Data shown: Begin

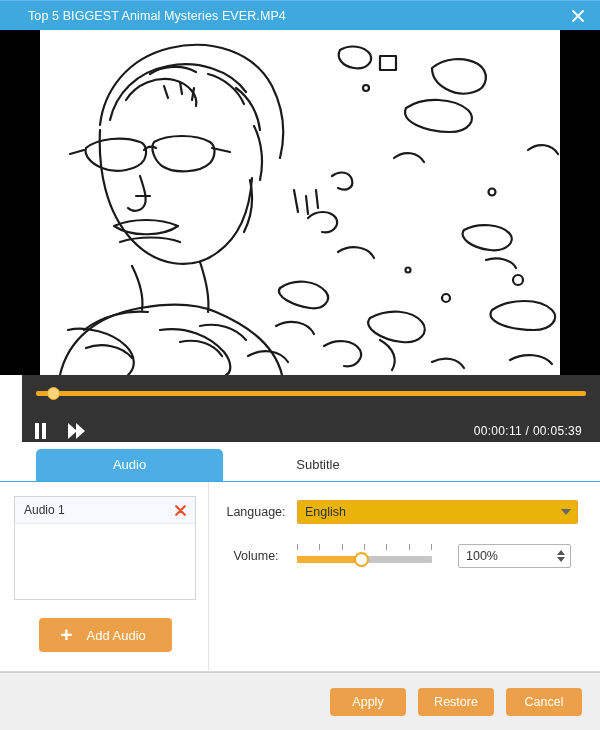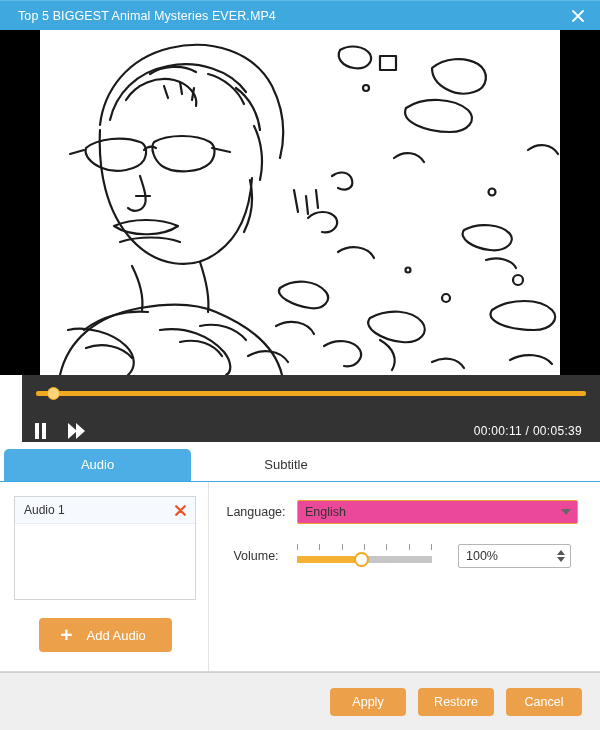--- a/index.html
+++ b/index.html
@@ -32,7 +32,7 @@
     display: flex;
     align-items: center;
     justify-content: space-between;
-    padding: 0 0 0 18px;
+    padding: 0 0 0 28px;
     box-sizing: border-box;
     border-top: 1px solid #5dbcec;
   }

Data shown: End
Data shown: Begin

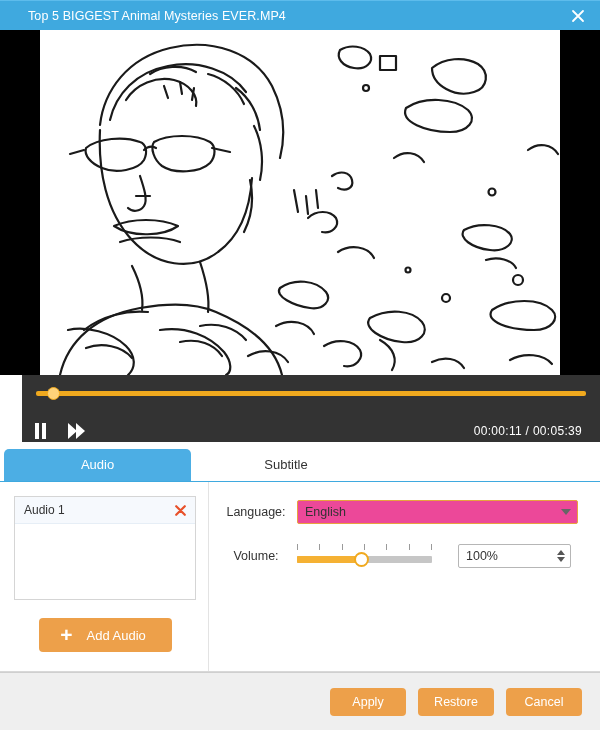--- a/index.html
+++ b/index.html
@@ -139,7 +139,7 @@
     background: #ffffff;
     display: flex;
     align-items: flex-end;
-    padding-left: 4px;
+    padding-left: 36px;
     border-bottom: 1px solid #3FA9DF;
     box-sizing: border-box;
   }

Data shown: End

- Work instruction
Please copy out each line in the entries that mentions the string "items".

- Your solution
     align-items: center;
     align-items: flex-end;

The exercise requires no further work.